(Published January, 2008)
There will be only one total lunar eclipse visible from Ottawa this year and, weather permitting, it will be an excellent one for viewing. (Although totality will be considerably shorter than during last year’s eclipse, the moon will be well placed in the sky and we will see the entire event.) It is on the evening of February 20, 2008.
Here are the official timings as published by NASA (converted to Eastern Standard Time). Note this eclipse happened in 2008 — these times do not apply to any eclipse that may be approaching now. They are left in this article to give an idea how long the phases can take. The terminology is explained below.
|Penumbral Eclipse Begins:
|Partial Eclipse Begins:
|Total Eclipse Begins:
|Total Eclipse Ends:
|Partial Eclipse Ends:
|Penumbral Eclipse Ends:
What we’ll see
The effects labeled Penumbral are not visible to the casual observer (see explanation below), so we are interested in the Partial and Total times.
At about 8:43 PM we will first see a “bite” being taken out of one side of the moon. Over the next hour this will grow in size until the moon is totally eclipsed at 10:01 PM. While totally eclipsed, the moon is not invisible, but will be a dark dusky red-brown. A sliver of bright crescent will re-appear about 10:51 PM, gradually growing until the fully bright full moon is restored a few minutes past midnight.
A total lunar eclipse is the result of the Earth’s shadow crossing the moon’s disk. If you think about this, it’s clear that, for the Sun to be throwing the Earth’s shadow directly at the moon, the Sun and Moon must be on exactly opposite sides of the Earth. That’s also the definition of Full Moon, which is why total lunar eclipses can only occur when the moon is full. (Why isn’t there an eclipse every time the moon is full? That’s discussed below.)
Umbra & Penumbra
To understand the term penumbral as used in the timetable above, we need to think about the fact that the Sun is very large and is close enough to the Earth that it doesn’t act like a point source. From a given point of view behind the Earth, light from one side of the Sun may be blocked by the Earth while light from the other side of the Sun is still visible.
The area of complete shadow behind the Earth is called the Umbra. Anyone in the Umbra would not be able to see any part of the Sun.

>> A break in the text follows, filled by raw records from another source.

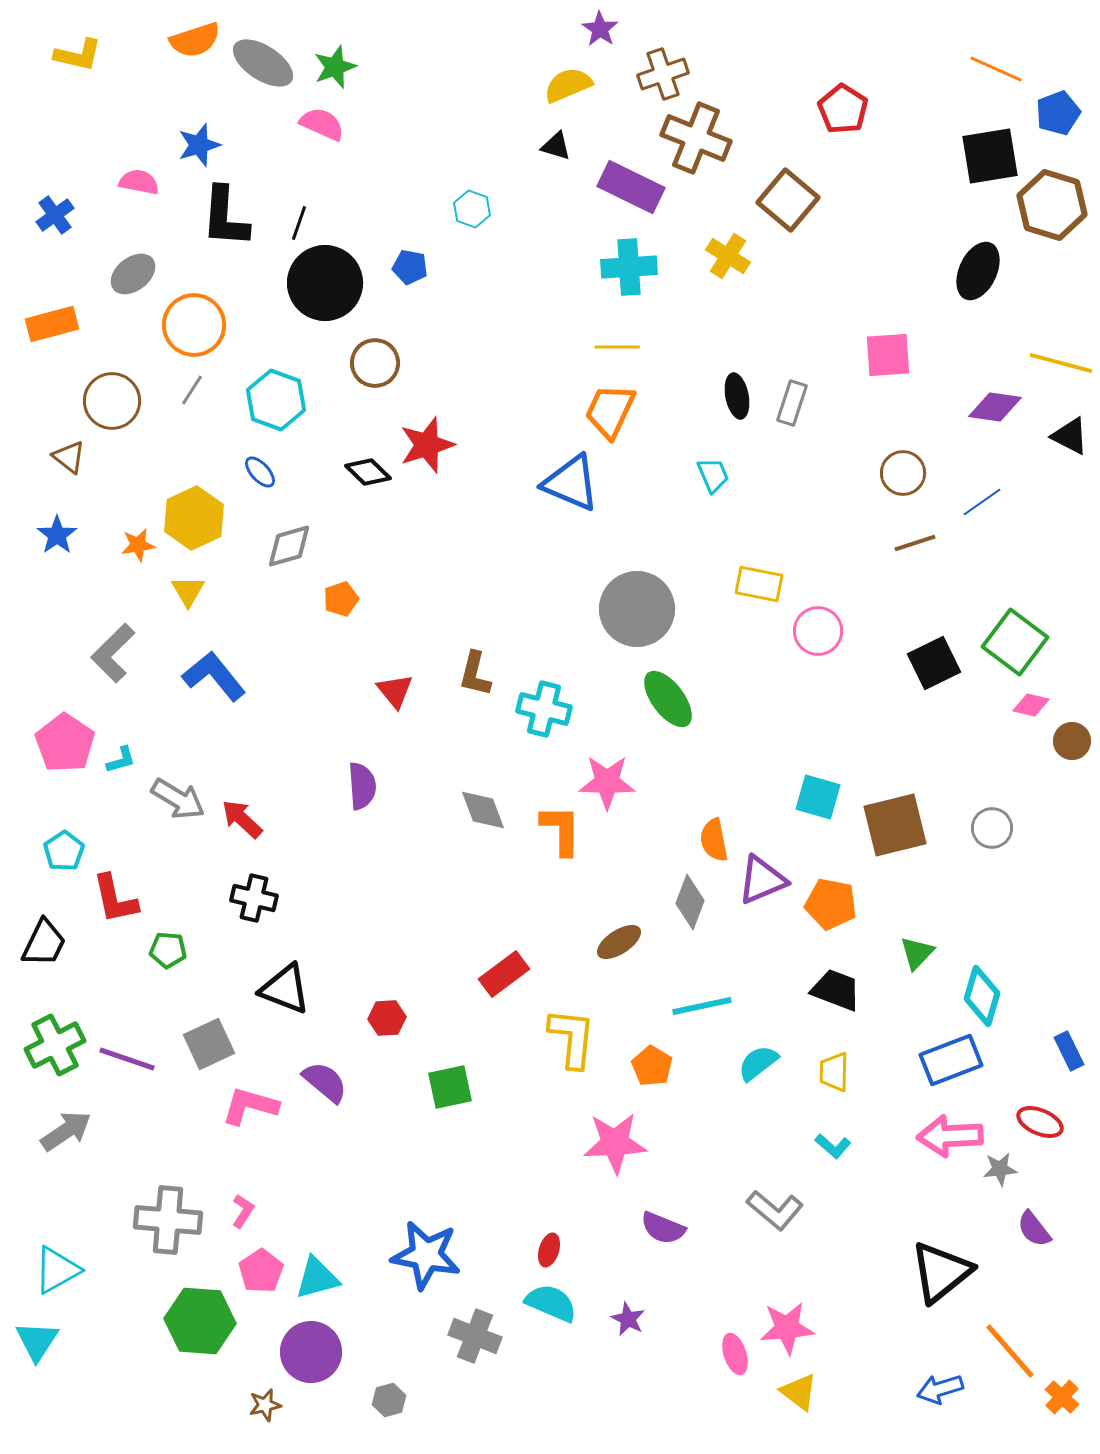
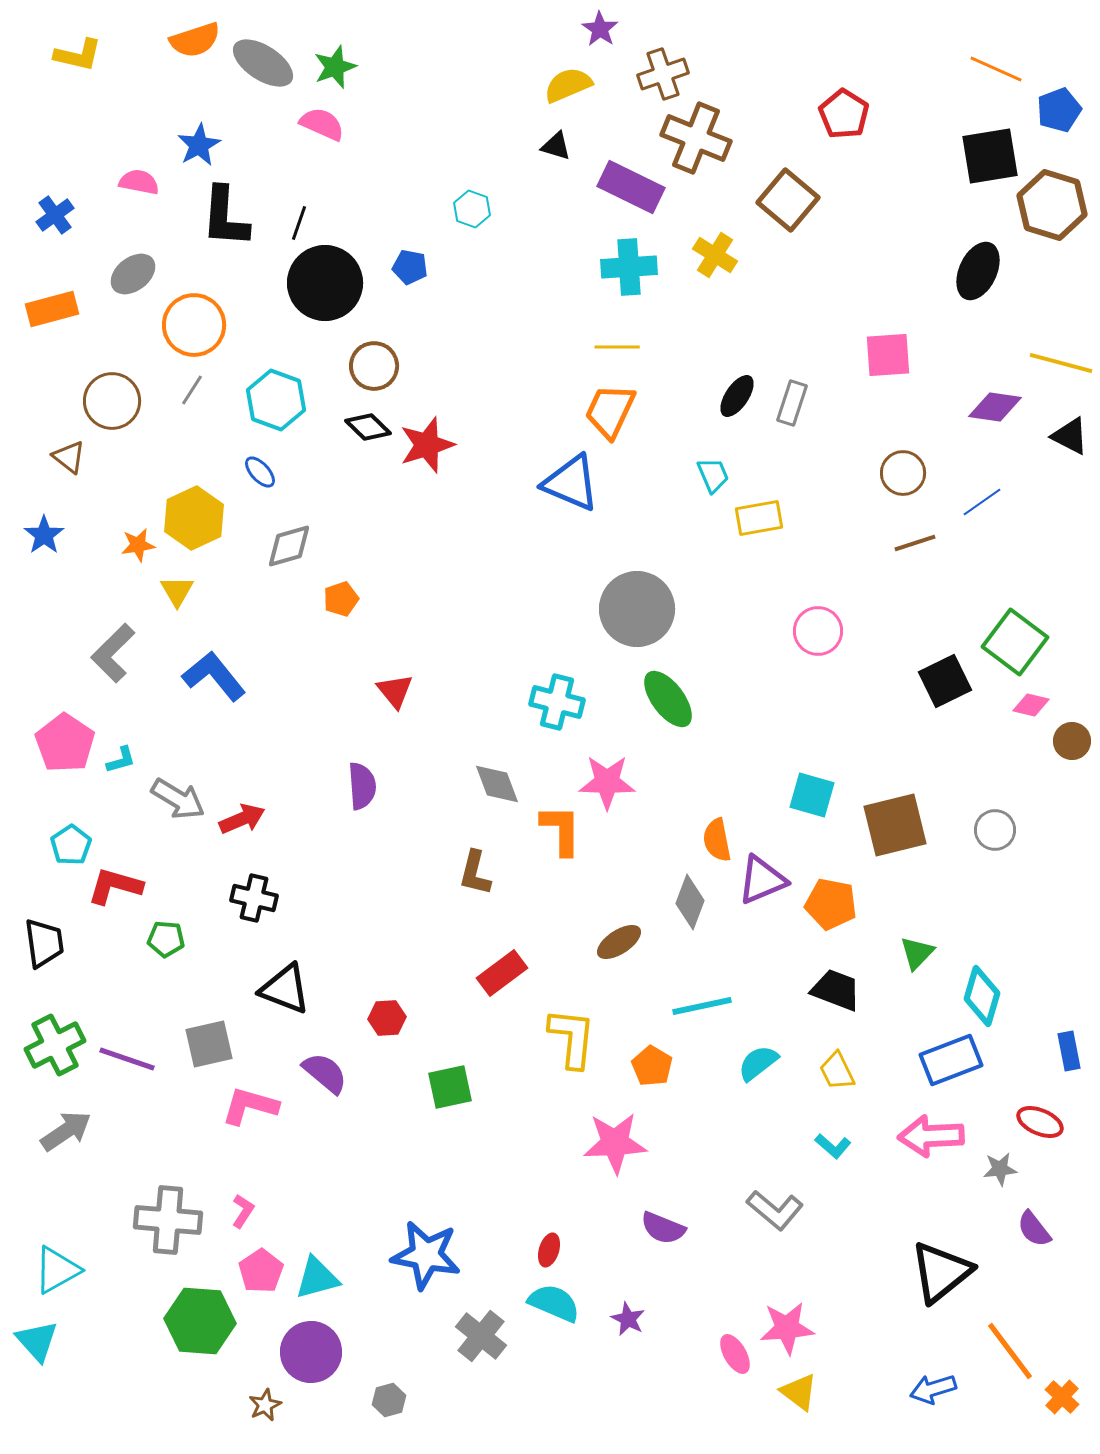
red pentagon at (843, 109): moved 1 px right, 5 px down
blue pentagon at (1058, 113): moved 1 px right, 3 px up
blue star at (199, 145): rotated 12 degrees counterclockwise
yellow cross at (728, 256): moved 13 px left, 1 px up
orange rectangle at (52, 324): moved 15 px up
brown circle at (375, 363): moved 1 px left, 3 px down
black ellipse at (737, 396): rotated 45 degrees clockwise
black diamond at (368, 472): moved 45 px up
blue star at (57, 535): moved 13 px left
yellow rectangle at (759, 584): moved 66 px up; rotated 21 degrees counterclockwise
yellow triangle at (188, 591): moved 11 px left
black square at (934, 663): moved 11 px right, 18 px down
brown L-shape at (475, 674): moved 199 px down
cyan cross at (544, 709): moved 13 px right, 7 px up
cyan square at (818, 797): moved 6 px left, 2 px up
gray diamond at (483, 810): moved 14 px right, 26 px up
red arrow at (242, 819): rotated 114 degrees clockwise
gray circle at (992, 828): moved 3 px right, 2 px down
orange semicircle at (714, 840): moved 3 px right
cyan pentagon at (64, 851): moved 7 px right, 6 px up
red L-shape at (115, 899): moved 13 px up; rotated 118 degrees clockwise
black trapezoid at (44, 943): rotated 34 degrees counterclockwise
green pentagon at (168, 950): moved 2 px left, 11 px up
red rectangle at (504, 974): moved 2 px left, 1 px up
gray square at (209, 1044): rotated 12 degrees clockwise
blue rectangle at (1069, 1051): rotated 15 degrees clockwise
yellow trapezoid at (834, 1072): moved 3 px right, 1 px up; rotated 27 degrees counterclockwise
purple semicircle at (325, 1082): moved 9 px up
pink arrow at (950, 1136): moved 19 px left
cyan semicircle at (551, 1303): moved 3 px right
gray cross at (475, 1336): moved 6 px right; rotated 18 degrees clockwise
cyan triangle at (37, 1341): rotated 15 degrees counterclockwise
orange line at (1010, 1351): rotated 4 degrees clockwise
pink ellipse at (735, 1354): rotated 12 degrees counterclockwise
blue arrow at (940, 1389): moved 7 px left
brown star at (265, 1405): rotated 12 degrees counterclockwise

In the Penumbra area, part of the Sun will be obscured by the Earth, but part will be visible. For example, someone near the word “Penumbra” in the diagram above can see the upper part of the Sun but not the lower part.

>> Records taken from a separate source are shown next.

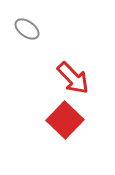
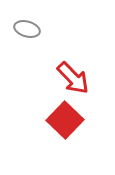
gray ellipse: rotated 20 degrees counterclockwise
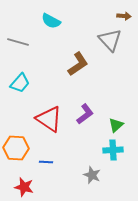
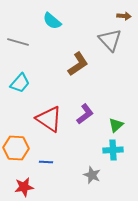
cyan semicircle: moved 1 px right; rotated 12 degrees clockwise
red star: rotated 24 degrees counterclockwise
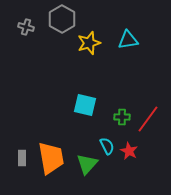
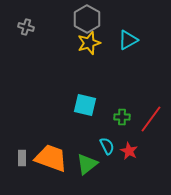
gray hexagon: moved 25 px right
cyan triangle: rotated 20 degrees counterclockwise
red line: moved 3 px right
orange trapezoid: rotated 60 degrees counterclockwise
green triangle: rotated 10 degrees clockwise
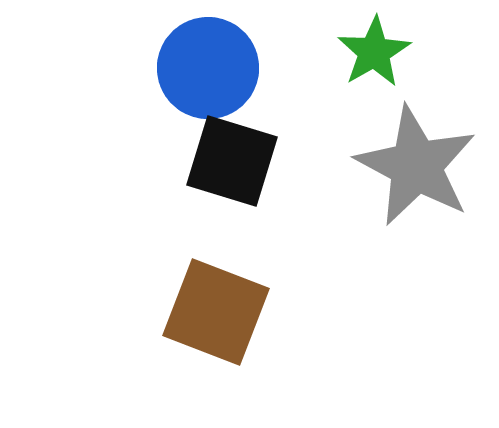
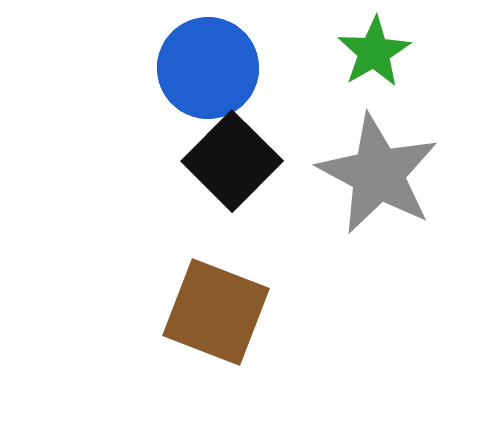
black square: rotated 28 degrees clockwise
gray star: moved 38 px left, 8 px down
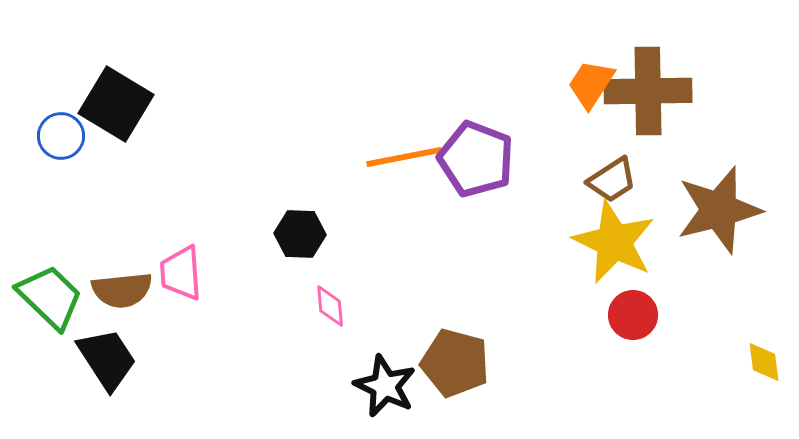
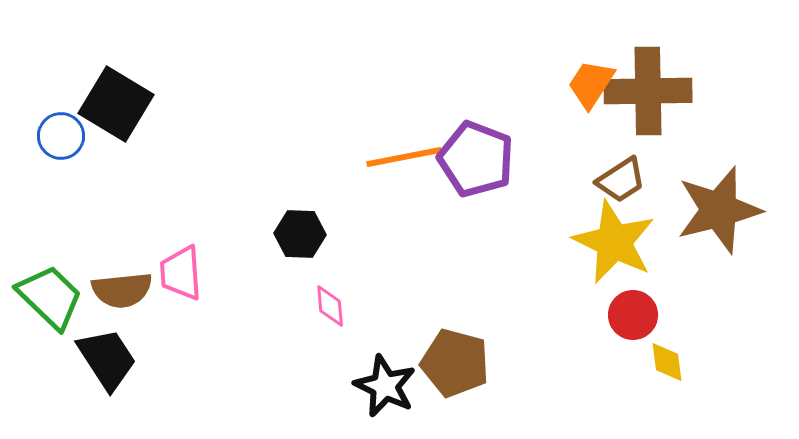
brown trapezoid: moved 9 px right
yellow diamond: moved 97 px left
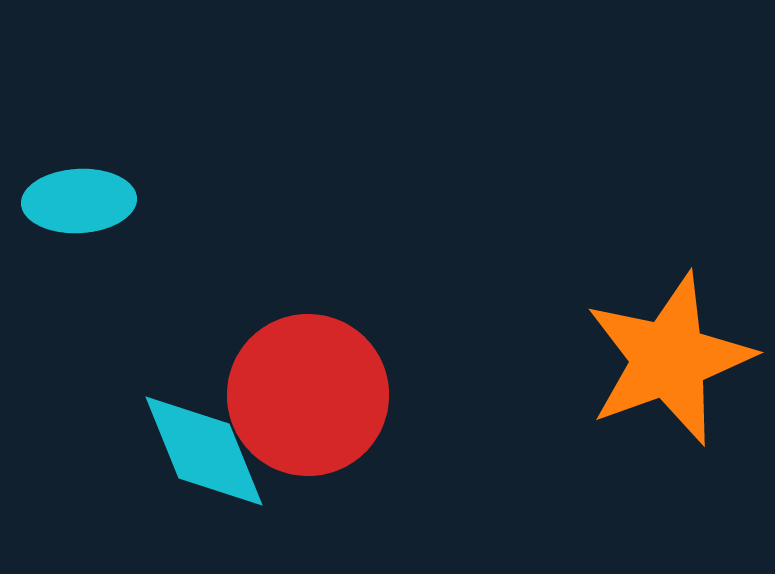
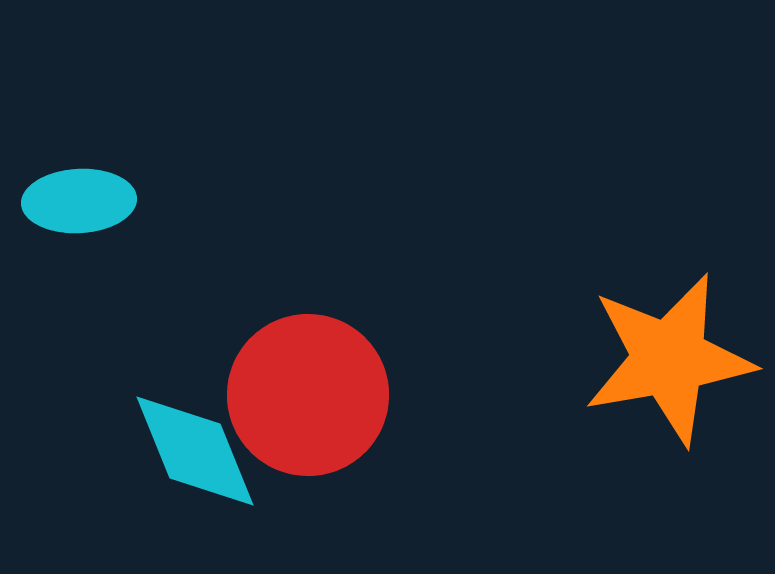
orange star: rotated 10 degrees clockwise
cyan diamond: moved 9 px left
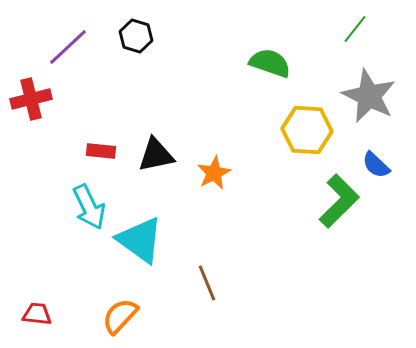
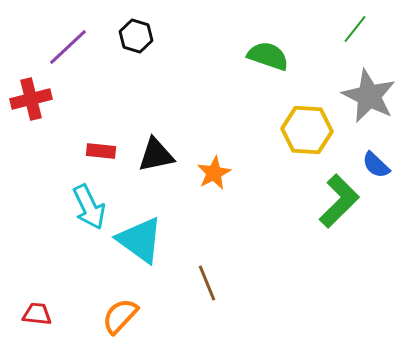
green semicircle: moved 2 px left, 7 px up
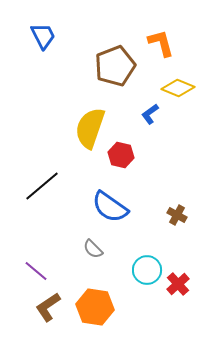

We say the moon is in total eclipse when it is entirely in the Umbra — in complete shadow. When the moon is in the Penumbra it is, technically, receiving less sunlight, but the Sun is so bright that the difference is not noticeable to a casual observer.

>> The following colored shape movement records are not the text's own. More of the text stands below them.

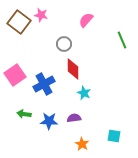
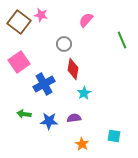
red diamond: rotated 10 degrees clockwise
pink square: moved 4 px right, 13 px up
cyan star: rotated 16 degrees clockwise
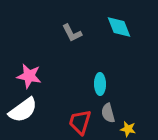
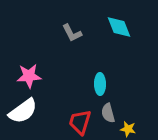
pink star: rotated 15 degrees counterclockwise
white semicircle: moved 1 px down
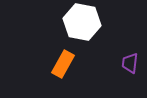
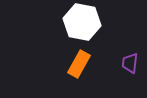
orange rectangle: moved 16 px right
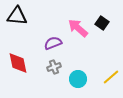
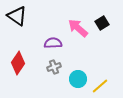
black triangle: rotated 30 degrees clockwise
black square: rotated 24 degrees clockwise
purple semicircle: rotated 18 degrees clockwise
red diamond: rotated 45 degrees clockwise
yellow line: moved 11 px left, 9 px down
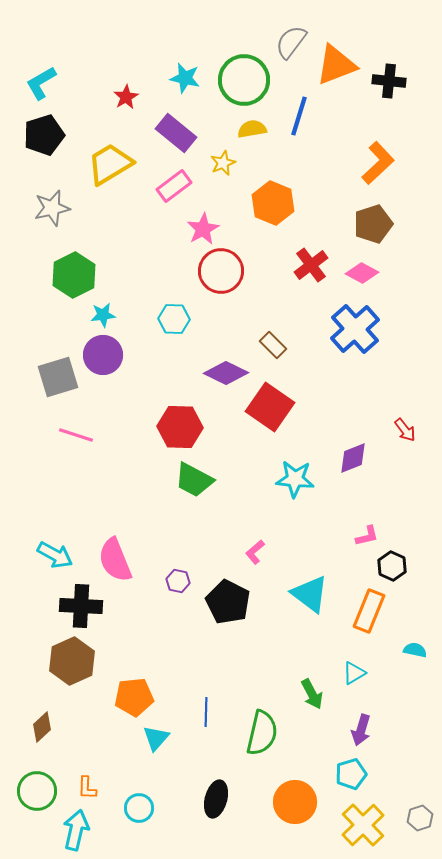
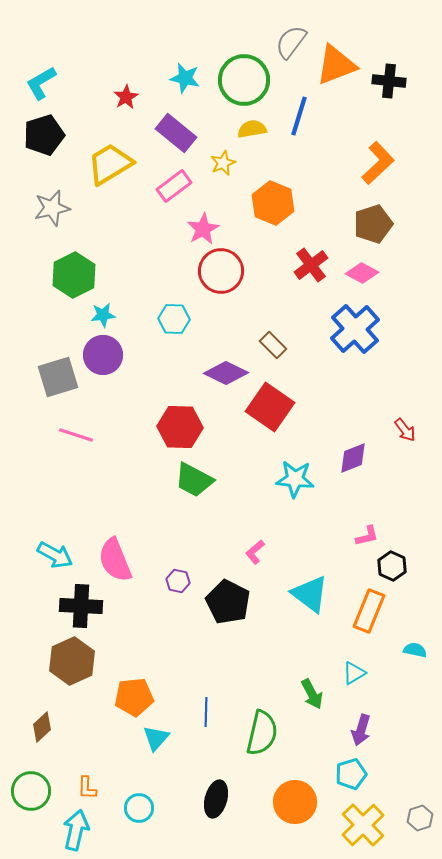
green circle at (37, 791): moved 6 px left
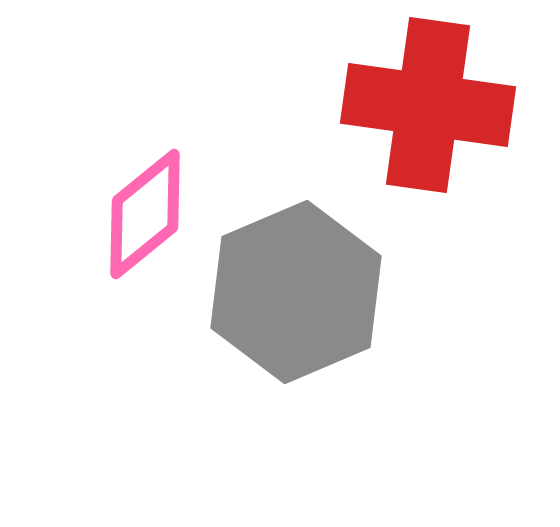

Why isn’t it Invisible? Why is it Red?
When the moon is in total eclipse, it is in the Umbra, which means it is in complete shadow. So why can we still see it? A moon in total eclipse doesn’t disappear, it just turns a very dark smoky red colour.
The moon appears red for the same reason that sunsets on the Earth appear red. The earth’s atmosphere contains particles (dust and moisture) that have the effect of scattering the light that passes through it. Red light is scattered the most (the amount of scattering is a function of the wavelength of the light being scattered as related to the size of the interfering particles).
As sunlight streams by the Earth, the thin layer of atmosphere scatters some of the red light, throwing it into the Umbra. So objects that should be in full shadow are, instead, received a small amount of red-coloured illumination from scattered sunlight.
When do Eclipses Happen?
As mentioned above, a total lunar eclipse requires a full moon, but a full moon does not guarantee a total lunar eclipse.
That’s because the plane of the moon’s orbit around the Earth is not exactly in line with the plane of the Earth’s orbit around the Sun. If these were precisely aligned, then every time there was a full moon there would be a total lunar eclipse.
Instead, the plane of the moon’s orbit around the Earth is tilted about 5 degrees from the plane of the Earth’s orbit around the sun.
The result is that the moon’s orbit frequently places it outside the Earth’s Umbra. Only when the tilted orbit happens to bring the moon in line with the Earth-Sun line does a total eclipse occur.
Viewed from somewhere on Earth, there are always at least 2 total lunar eclipses in a year, and there can be as many as 3. On average, there are 2.44 total lunar eclipses per year. (There is, of course, no guarantee that these eclipses are timed for the convenience of Ottawa observers. This year, only one is during our night time.)